Ainsi naissent des énoncés et des rites qui font naître un ensemble nouveau que désigne le mot « religion ». Adhérer au message de Jésus est une entrée dans un corps social qu’on appelle l’Eglise (le mot signifie "rassemblement".) Les sacrements font de ceux qui adhèrent à elle, un vrai corps : « le Corps du Christ ». Les mots qu’ils prononcent ensemble – on les appelle des dogmes – leur permettent de se reconnaître entre eux. Dogmes et sacrements, en même temps qu’ils unissent les uns aux autres dans l’Eglise, sont le moyen de se relier au Tout-Autre. En islam, prononcer ce qu’on appelle la shaada fait un nouveau musulman. Le mot signifie étymologiquement « soumis ». Le musulman en effet, est conduit à se « soumettre » aux lois qui, selon lui, font entendre le désir que Dieu a de nous.
Amour et vérité
Qui a raison ? La question est mauvaise. En la posant on oublie que tout énoncé est traversé par son énonciation, c’est-à-dire par le fait qu’on s’adresse à quelqu’un. Il semble bien que Vatican II ait oublié cette dimension. En alignant les énoncés qu’on discerne chez les uns et les autres, on transforme la foi en savoir. Dans ces conditions ce qui est à connaître est chez nous et ce qu’on trouve chez autrui n’en est qu’un dégradé. Ce défaut certes existe aussi en islam ; il appelle une certaine conversion des uns et des autres. La comparaison entre nous entraîne une rivalité, l’histoire le montre, qui peut être dangereuse. Nos affirmations religieuses nous tournent dans des ensembles particuliers qu’on appelle des religions. Celles-ci sont différentes les unes par rapport aux autres. Considérons que ces distinctions sont la condition pour se respecter sans sombrer dans la confusion. Considérons aussi que la société où nous vivons non seulement permet la rencontre mais qu’elle a besoin de nous, chrétiens et musulmans, pour donner sa place à chacun.
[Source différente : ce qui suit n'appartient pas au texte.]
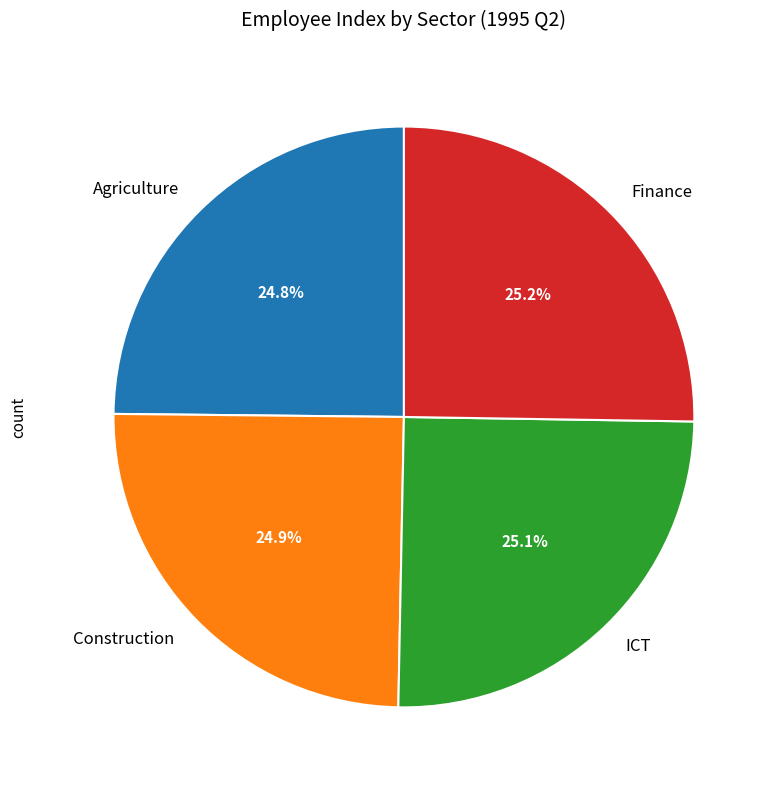

How much of the chart is everything except Agriculture?

75.2%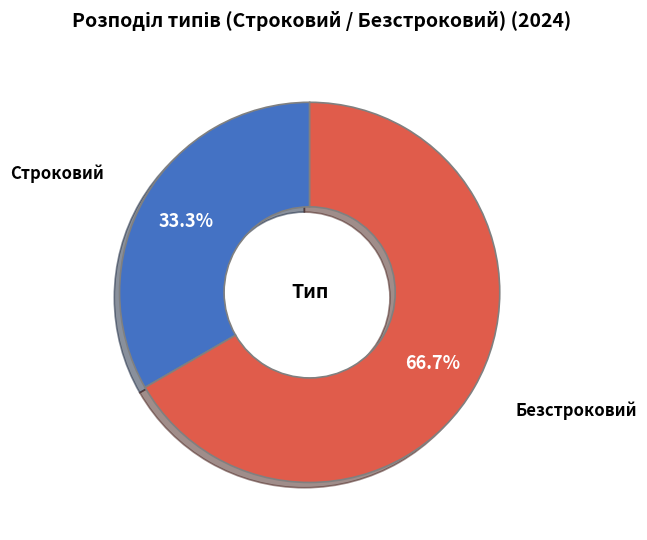

To the nearest percent, what percentage of the pie is Безстроковий?

67%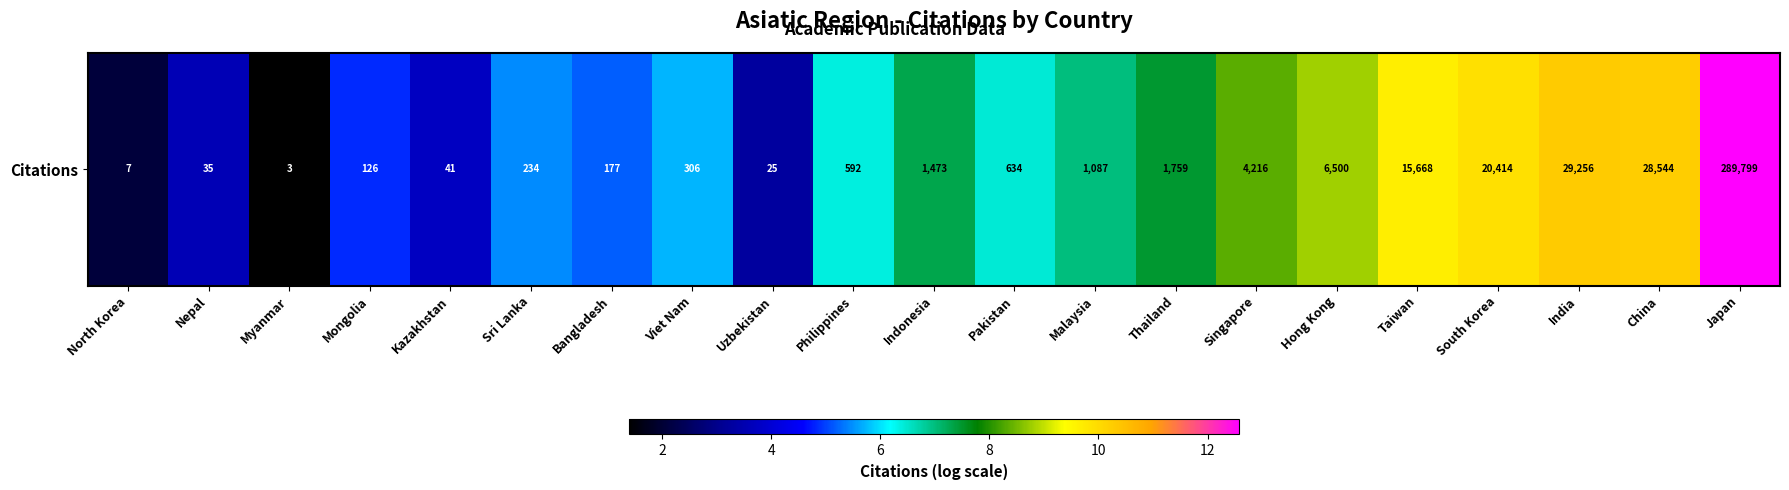

Which label corresponds to the smallest value in the chart?

Myanmar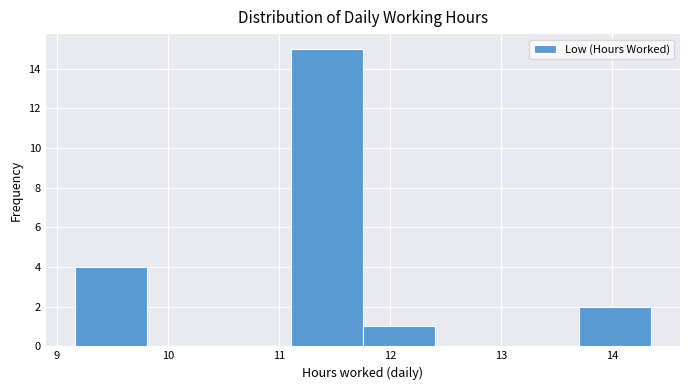

Reading left to right, transcribe this chart: for each bar, give the range it covers on the x-axis and its height. Neither the bar edges nor the heights are printed on the chart, so give them approximately, as read against the axes.

9.2 to 9.8: 4
9.8 to 10.5: 0
10.5 to 11.1: 0
11.1 to 11.8: 15
11.8 to 12.4: 1
12.4 to 13.1: 0
13.1 to 13.7: 0
13.7 to 14.4: 2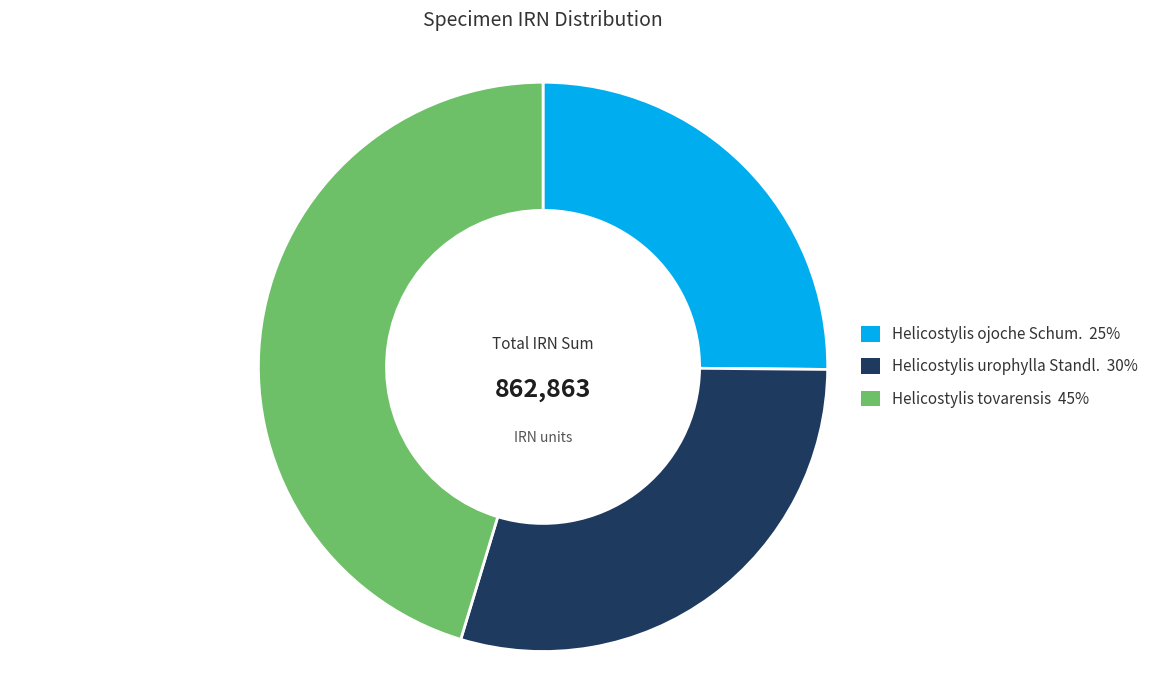

The Helicostylis tovarensis slice represents 45% of the pie. True or false?

True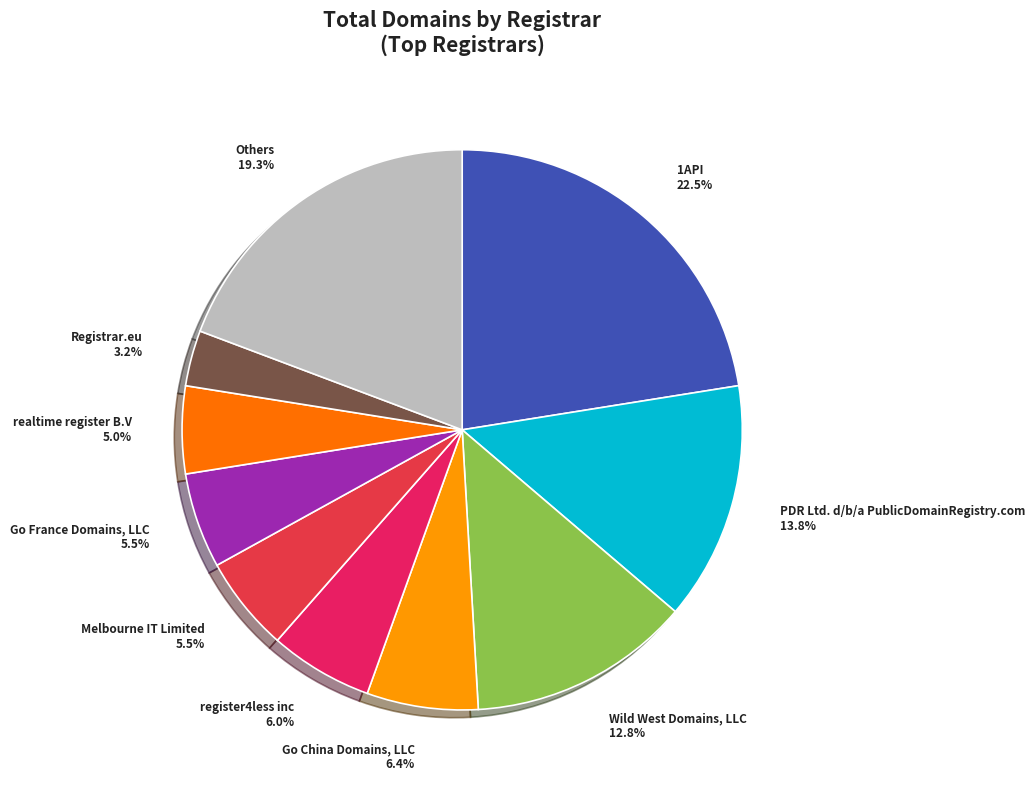

Which category has the smallest portion of the pie?

Registrar.eu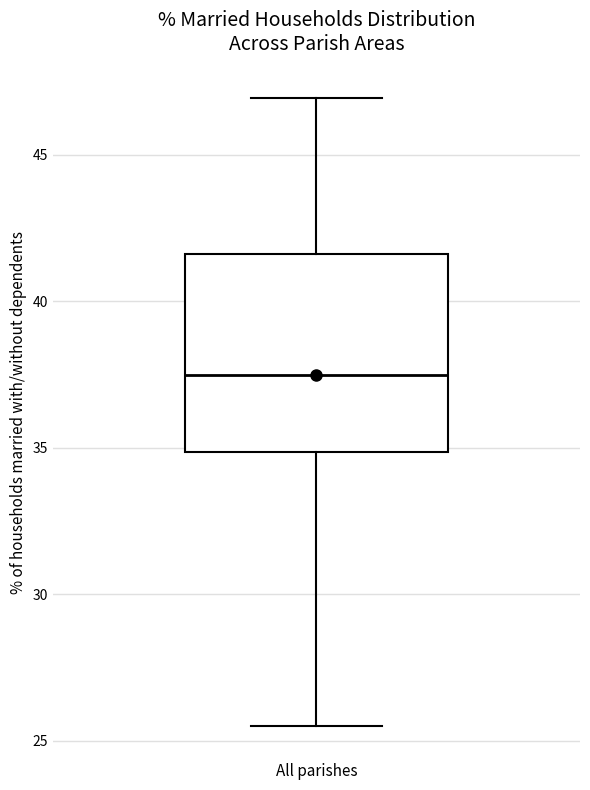

Transcribe this box plot: give where the median line is, the range the box spans, and where the two whiskers end, as read against the y-axis. The values are not printed on the chart, so give them approximately, as read against the axis.

median 37.5, box 35.0 to 41.5, whiskers 25.5 to 47.0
En 2013, le Pape Benoît XVI avait, sans le vouloir, heurté le monde de l’islam. Dans ce cadre, 138 intellectuels musulmans avaient réagi en signant un texte qu’ils ont présenté comme « une parole prophétique ». Il affirmait, en citant le Coran, que le mot « amour » était celui qui nous était commun. Qui ne serait d’accord ? En ce cas, par-delà les énoncés qui nous distinguent, nous pouvons nous retrouver non seulement pour nous aimer mais pour aimer cette société qui fait de nous des voisins et où nous sommes invités à nous mettre ensemble au service de tous ceux que nous y rencontrons.